__Task requirements__
Reproduce word for word the lines of the entries below that run from the line containing "scientific name: Uria aalge" through the end of the entries, including both ends.

begin

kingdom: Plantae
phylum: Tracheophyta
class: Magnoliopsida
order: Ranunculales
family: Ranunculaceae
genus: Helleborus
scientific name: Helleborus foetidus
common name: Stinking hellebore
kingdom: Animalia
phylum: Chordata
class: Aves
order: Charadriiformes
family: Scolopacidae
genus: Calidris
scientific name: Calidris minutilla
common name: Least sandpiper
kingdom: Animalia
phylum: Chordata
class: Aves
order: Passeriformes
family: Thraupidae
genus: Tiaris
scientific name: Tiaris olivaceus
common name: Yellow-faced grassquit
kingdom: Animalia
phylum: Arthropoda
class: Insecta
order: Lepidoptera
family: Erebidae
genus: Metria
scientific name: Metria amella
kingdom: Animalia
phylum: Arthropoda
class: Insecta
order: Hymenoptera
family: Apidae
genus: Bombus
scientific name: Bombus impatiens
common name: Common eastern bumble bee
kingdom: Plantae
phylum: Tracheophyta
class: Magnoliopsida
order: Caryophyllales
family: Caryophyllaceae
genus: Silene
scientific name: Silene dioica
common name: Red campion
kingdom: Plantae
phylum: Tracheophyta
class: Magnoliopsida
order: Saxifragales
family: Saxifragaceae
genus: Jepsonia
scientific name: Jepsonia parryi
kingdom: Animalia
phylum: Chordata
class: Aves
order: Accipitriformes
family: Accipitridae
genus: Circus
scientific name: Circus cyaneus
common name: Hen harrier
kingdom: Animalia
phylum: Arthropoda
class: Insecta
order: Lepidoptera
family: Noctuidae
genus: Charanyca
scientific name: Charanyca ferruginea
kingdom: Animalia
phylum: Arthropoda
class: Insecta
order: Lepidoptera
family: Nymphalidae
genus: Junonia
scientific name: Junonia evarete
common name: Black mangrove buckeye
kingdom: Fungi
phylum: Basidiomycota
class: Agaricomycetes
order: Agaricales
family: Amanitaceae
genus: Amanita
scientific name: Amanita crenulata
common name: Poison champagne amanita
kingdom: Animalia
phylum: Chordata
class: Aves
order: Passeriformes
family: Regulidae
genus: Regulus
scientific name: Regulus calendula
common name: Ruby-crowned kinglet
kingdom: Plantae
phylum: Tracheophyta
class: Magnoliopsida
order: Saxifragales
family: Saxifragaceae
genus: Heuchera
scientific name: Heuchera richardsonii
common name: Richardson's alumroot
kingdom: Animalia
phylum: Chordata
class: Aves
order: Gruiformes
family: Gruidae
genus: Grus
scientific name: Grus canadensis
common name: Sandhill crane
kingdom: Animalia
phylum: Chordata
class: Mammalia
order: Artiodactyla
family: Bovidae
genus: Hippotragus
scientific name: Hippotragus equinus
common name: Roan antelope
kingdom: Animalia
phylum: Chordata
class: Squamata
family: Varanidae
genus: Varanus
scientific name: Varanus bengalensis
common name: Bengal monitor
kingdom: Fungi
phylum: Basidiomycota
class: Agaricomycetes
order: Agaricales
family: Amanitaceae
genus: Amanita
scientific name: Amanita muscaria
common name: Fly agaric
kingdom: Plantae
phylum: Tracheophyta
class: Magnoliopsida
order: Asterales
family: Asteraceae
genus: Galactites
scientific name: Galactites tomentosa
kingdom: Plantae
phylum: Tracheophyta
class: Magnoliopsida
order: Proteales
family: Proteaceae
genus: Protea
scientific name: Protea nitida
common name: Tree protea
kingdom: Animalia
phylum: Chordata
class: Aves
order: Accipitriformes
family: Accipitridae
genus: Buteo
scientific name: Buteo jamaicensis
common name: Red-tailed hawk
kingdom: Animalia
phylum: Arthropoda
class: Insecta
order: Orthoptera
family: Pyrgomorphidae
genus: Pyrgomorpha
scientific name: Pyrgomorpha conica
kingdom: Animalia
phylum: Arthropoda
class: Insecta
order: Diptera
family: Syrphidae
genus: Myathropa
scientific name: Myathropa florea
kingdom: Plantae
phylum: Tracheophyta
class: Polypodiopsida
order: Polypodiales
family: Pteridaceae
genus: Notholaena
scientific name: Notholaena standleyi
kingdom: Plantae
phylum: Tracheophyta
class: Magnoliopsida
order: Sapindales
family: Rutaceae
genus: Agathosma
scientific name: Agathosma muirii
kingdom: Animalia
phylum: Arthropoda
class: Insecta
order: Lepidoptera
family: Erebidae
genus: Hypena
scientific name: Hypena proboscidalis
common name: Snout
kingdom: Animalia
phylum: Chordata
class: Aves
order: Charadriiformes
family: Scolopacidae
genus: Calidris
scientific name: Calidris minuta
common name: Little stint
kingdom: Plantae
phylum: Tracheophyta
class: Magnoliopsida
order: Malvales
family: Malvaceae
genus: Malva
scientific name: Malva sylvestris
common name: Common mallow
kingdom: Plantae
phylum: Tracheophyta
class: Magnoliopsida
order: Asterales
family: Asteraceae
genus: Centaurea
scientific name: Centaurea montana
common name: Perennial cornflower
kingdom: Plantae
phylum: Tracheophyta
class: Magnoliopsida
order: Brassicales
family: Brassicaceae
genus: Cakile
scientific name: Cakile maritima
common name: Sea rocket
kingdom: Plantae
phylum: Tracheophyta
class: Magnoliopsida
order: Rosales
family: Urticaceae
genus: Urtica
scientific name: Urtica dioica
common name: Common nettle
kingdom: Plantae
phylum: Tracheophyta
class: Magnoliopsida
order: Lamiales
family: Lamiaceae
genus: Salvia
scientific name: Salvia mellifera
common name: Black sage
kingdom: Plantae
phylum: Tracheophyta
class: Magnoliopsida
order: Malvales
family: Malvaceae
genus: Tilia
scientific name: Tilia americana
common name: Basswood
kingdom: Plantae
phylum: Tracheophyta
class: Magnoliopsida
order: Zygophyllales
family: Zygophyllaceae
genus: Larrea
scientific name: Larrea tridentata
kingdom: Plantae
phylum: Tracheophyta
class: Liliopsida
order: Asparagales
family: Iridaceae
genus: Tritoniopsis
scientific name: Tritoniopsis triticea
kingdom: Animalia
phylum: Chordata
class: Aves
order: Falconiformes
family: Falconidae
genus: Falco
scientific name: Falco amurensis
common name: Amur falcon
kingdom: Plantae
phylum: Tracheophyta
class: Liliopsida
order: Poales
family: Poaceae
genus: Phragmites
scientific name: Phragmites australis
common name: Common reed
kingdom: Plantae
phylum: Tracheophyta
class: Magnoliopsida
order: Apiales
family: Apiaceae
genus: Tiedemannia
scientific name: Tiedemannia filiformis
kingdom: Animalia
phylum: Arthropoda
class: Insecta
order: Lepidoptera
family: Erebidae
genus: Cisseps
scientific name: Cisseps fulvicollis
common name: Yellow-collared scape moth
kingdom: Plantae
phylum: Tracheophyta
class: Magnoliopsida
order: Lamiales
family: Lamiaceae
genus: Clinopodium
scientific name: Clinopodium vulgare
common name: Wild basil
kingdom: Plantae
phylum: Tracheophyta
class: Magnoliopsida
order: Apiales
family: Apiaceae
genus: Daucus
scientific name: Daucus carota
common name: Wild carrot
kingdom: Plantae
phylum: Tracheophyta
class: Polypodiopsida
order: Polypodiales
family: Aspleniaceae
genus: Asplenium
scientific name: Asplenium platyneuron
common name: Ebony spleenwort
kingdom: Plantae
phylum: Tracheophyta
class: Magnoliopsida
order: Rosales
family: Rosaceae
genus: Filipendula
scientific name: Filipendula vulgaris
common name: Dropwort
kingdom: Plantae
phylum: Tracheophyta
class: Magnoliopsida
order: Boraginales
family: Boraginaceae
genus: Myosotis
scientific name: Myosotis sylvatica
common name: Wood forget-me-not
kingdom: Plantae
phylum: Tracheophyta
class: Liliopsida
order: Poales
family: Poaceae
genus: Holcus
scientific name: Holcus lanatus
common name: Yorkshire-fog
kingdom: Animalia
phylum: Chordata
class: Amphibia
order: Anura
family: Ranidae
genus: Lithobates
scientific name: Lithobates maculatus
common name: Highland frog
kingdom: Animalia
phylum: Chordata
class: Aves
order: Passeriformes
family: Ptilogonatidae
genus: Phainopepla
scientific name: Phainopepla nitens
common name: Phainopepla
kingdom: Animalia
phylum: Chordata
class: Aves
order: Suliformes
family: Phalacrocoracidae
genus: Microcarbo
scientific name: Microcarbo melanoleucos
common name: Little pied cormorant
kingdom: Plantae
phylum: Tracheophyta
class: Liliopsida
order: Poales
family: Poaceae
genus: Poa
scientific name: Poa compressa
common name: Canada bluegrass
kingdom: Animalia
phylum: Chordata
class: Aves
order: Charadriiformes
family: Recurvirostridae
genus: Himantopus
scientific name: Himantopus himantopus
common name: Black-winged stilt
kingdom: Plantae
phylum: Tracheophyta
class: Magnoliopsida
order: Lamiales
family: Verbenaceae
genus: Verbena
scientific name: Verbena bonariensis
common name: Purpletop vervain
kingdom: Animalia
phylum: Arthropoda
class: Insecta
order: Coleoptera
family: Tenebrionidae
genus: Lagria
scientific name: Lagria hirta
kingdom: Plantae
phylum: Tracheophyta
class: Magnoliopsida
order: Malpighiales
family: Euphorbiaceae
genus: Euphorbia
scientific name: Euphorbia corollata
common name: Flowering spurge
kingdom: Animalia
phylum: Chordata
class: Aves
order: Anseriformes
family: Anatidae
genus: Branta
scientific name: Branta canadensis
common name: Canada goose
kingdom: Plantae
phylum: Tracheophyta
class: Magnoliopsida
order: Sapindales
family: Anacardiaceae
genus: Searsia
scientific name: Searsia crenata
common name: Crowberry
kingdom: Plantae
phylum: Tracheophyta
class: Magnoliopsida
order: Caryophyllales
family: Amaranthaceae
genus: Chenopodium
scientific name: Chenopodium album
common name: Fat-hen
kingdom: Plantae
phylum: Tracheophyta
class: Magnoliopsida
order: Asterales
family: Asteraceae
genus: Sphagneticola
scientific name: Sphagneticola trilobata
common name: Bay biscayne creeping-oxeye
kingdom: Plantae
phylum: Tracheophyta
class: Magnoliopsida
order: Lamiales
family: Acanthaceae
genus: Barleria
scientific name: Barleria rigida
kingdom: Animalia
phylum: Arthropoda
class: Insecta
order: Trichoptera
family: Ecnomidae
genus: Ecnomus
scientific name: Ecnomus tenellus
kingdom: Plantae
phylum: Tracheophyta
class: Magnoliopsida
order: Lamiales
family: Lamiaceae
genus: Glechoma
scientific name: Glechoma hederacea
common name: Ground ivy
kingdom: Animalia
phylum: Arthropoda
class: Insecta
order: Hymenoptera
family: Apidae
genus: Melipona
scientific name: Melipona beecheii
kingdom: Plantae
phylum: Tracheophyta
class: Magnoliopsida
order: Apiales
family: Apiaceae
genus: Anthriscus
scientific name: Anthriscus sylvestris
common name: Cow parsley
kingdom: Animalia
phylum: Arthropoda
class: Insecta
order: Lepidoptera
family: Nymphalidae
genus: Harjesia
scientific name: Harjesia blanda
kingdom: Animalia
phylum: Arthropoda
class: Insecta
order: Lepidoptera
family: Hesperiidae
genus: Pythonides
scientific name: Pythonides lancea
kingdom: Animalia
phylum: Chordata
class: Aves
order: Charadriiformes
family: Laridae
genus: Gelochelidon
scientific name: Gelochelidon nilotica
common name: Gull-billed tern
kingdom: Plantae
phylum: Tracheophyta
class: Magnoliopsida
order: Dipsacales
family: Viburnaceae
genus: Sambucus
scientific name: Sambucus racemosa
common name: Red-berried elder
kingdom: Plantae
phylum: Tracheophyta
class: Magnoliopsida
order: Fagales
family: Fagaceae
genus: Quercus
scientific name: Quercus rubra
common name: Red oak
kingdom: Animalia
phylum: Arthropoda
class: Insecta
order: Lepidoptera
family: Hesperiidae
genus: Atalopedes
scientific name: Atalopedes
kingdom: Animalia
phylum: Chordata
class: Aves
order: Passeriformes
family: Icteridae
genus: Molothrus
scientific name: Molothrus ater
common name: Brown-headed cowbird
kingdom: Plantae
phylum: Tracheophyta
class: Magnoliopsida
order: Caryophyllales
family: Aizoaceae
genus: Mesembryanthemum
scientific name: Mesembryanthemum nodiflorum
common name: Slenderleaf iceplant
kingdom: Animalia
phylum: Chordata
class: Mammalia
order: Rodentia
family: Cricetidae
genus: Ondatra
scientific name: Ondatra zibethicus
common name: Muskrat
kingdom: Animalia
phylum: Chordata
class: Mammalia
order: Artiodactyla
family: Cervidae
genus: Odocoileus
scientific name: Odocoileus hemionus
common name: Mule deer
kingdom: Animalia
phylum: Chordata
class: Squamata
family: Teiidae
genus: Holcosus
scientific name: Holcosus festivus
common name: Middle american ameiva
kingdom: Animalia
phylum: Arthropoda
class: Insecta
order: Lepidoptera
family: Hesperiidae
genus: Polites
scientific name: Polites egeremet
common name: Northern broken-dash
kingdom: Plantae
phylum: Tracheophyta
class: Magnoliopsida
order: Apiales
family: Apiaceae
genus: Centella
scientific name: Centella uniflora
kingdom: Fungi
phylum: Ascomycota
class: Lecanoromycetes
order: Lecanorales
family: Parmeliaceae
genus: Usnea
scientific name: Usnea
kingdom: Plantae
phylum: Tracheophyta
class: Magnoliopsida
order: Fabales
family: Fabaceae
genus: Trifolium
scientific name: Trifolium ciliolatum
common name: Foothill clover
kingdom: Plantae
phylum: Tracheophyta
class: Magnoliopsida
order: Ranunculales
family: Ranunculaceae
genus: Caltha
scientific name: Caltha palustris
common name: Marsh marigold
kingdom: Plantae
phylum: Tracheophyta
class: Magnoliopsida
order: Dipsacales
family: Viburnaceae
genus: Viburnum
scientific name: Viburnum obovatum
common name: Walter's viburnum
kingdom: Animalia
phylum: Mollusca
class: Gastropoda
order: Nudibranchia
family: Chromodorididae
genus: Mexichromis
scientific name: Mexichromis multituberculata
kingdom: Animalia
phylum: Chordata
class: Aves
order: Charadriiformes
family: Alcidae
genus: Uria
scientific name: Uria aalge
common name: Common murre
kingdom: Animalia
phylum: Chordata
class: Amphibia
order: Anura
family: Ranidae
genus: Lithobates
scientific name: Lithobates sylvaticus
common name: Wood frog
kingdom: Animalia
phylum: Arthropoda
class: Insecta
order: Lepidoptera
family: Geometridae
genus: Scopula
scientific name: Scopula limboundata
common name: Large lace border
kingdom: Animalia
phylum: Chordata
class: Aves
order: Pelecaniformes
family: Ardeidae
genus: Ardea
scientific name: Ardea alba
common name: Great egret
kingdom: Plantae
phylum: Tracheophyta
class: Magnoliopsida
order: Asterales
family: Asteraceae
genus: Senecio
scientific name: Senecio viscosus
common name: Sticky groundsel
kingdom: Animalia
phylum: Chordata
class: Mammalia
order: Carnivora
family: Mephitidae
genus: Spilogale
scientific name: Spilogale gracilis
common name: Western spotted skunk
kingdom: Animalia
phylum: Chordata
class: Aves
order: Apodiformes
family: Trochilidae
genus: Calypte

end

__Task output__
scientific name: Uria aalge
common name: Common murre
kingdom: Animalia
phylum: Chordata
class: Amphibia
order: Anura
family: Ranidae
genus: Lithobates
scientific name: Lithobates sylvaticus
common name: Wood frog
kingdom: Animalia
phylum: Arthropoda
class: Insecta
order: Lepidoptera
family: Geometridae
genus: Scopula
scientific name: Scopula limboundata
common name: Large lace border
kingdom: Animalia
phylum: Chordata
class: Aves
order: Pelecaniformes
family: Ardeidae
genus: Ardea
scientific name: Ardea alba
common name: Great egret
kingdom: Plantae
phylum: Tracheophyta
class: Magnoliopsida
order: Asterales
family: Asteraceae
genus: Senecio
scientific name: Senecio viscosus
common name: Sticky groundsel
kingdom: Animalia
phylum: Chordata
class: Mammalia
order: Carnivora
family: Mephitidae
genus: Spilogale
scientific name: Spilogale gracilis
common name: Western spotted skunk
kingdom: Animalia
phylum: Chordata
class: Aves
order: Apodiformes
family: Trochilidae
genus: Calypte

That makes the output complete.